Liam O’Connor should have died at sea in 1912.
Maddy Carter should have died on a plane in 2010.
Sal Vikram should have died in a fire in 2026.
Yet moments before death, someone mysteriously appeared and said, ‘Take my hand …’
But Liam, Maddy and Sal aren’t rescued. They are recruited by an agency that no one knows exists, with only one purpose—to fix broken history. Because time travel is here, and there are those who would go back in time and change the past. That’s why the TimeRiders exist: to protect us. To stop time travel from destroying the world…
This was an amazing book, by the way. It had a fresh perspective on the whole time travel thing and incorporated spies into it at the same time. What I like most in this book has got to come from the characters. Alex Scarrow’s way of incorporating three different histories, three different times, three different cultures and three different people was utterly fascinating.
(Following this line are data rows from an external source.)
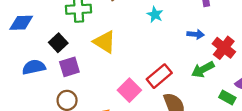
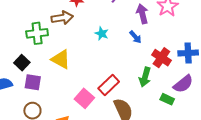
blue arrow: (196, 34) -> (135, 37), moved, turned 48
purple square: (69, 67) -> (33, 82), turned 30
green arrow: (203, 69) -> (145, 77), turned -42

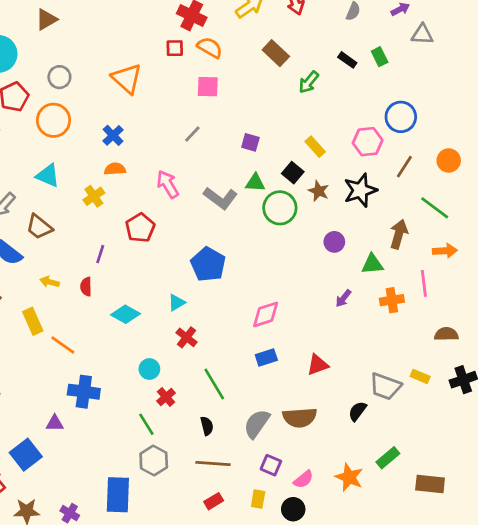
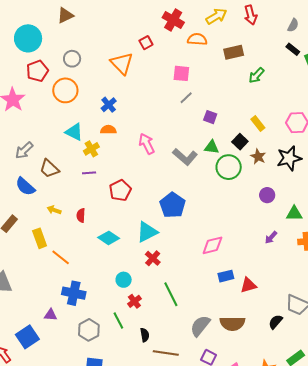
red square: (175, 48) -> (146, 43), moved, turned -32
orange semicircle: (210, 48) -> (197, 39), moved, turned -30
brown rectangle: (276, 53) -> (234, 52), turned -60
black rectangle: (347, 60) -> (293, 49), moved
gray line: (192, 134) -> (186, 98), moved
cyan triangle: (48, 176) -> (74, 132), moved
red pentagon: (140, 228) -> (120, 190), moved
purple line: (100, 254) -> (89, 173), moved, turned 64
cyan triangle: (177, 303) -> (147, 232), size x1.6
blue rectangle: (266, 358) -> (226, 276), moved
black semicircle: (207, 426) -> (145, 335), moved
gray hexagon: (154, 460) -> (89, 330), moved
Needless to say, I was impressed by the idea.
Who reading this remembers 9/11? Well, Maddy sure does. And it was really surprising and interesting to me how Alex Scarrow made these things in history personal for his three main characters. You know the Titanic? The rumored most sad moment in television? (That’s not true). Well, Liam O’Connor died on the Titanic. Once again, making it personal. I liked that because it added a layer to the story that people who weren’t born into those times and events wouldn’t normally care as deeply about.
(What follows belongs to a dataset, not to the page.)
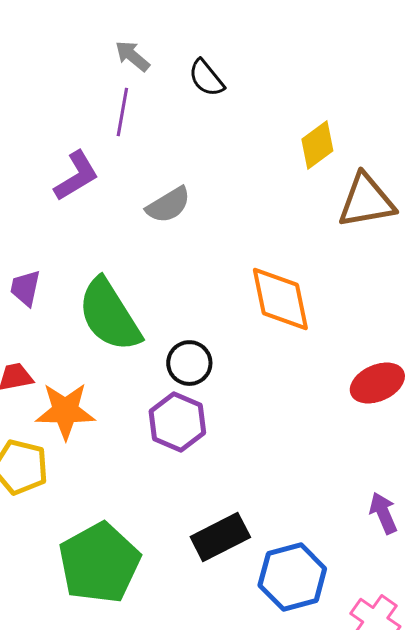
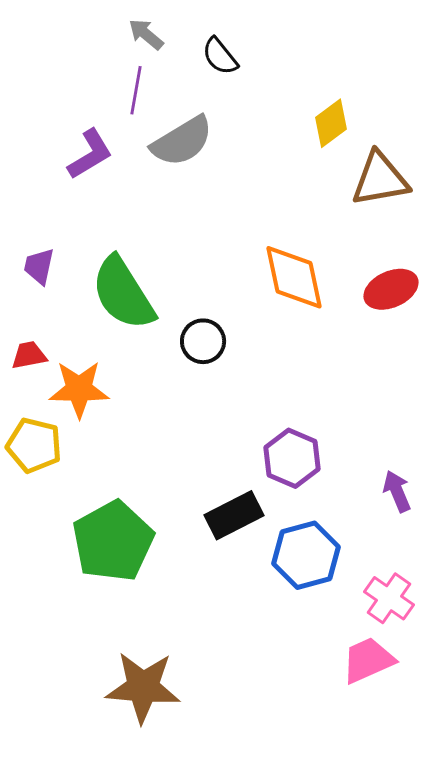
gray semicircle: (168, 205) -> (182, 141), moved, size x1.4
red ellipse: (377, 383) -> (391, 289), moved
purple hexagon: (177, 422) -> (292, 458), moved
It’s funny how Liam, Maddy and Sal often don’t get each other’s references because of how they’re from different times. Those moments reminded me of the Avengers where Thor and Captain America don’t understand the references of everyone else.
Then, there’s the matter of this story being very well-written and well plotted. I wasn’t as much of a fan of the voice of the writing in the beginning, but I got over that pretty quickly. All in all, I think this is a great beginning to this nine-book series. I loved the other books and believe me, this series only gets better as it goes on.